WORK REQUIRED:
Return the data word for word. Pictures are to be omitted.

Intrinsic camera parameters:
◆ ◆ ◆ ◆ ◆ ◆ ◆

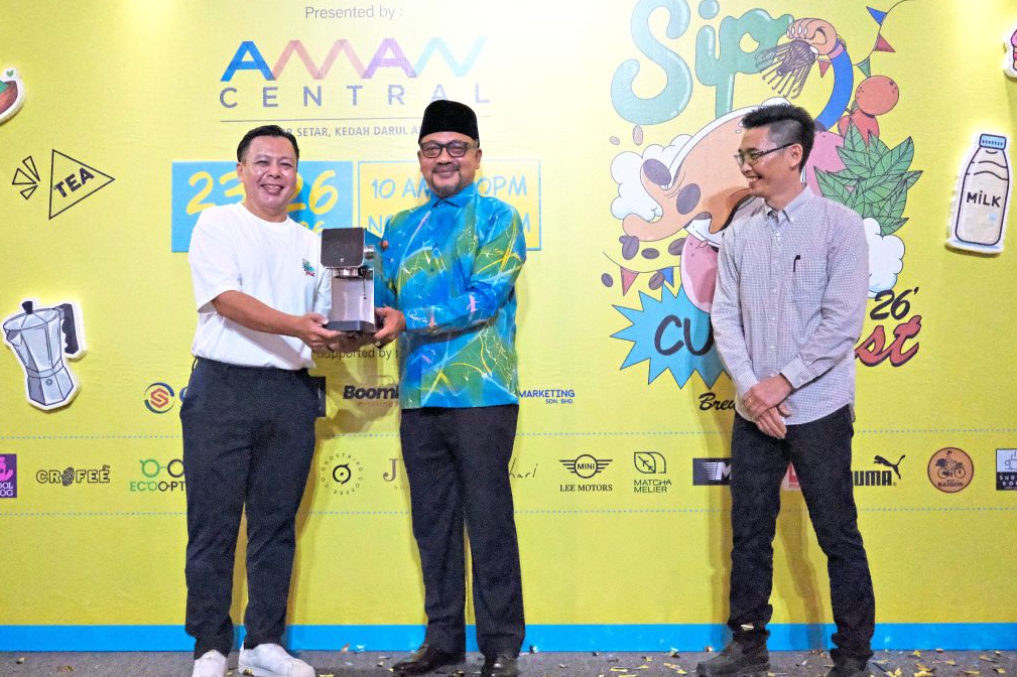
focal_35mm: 43
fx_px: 1214
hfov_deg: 45.3
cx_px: 442
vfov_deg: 31.1
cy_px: 372
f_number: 2.8
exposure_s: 1/4000
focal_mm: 23
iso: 25600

◆ ◆ ◆ ◆ ◆ ◆ ◆

ANSWER SECTION:
focal_35mm: 43
fx_px: 1214
hfov_deg: 45.3
cx_px: 442
vfov_deg: 31.1
cy_px: 372
f_number: 2.8
exposure_s: 1/4000
focal_mm: 23
iso: 25600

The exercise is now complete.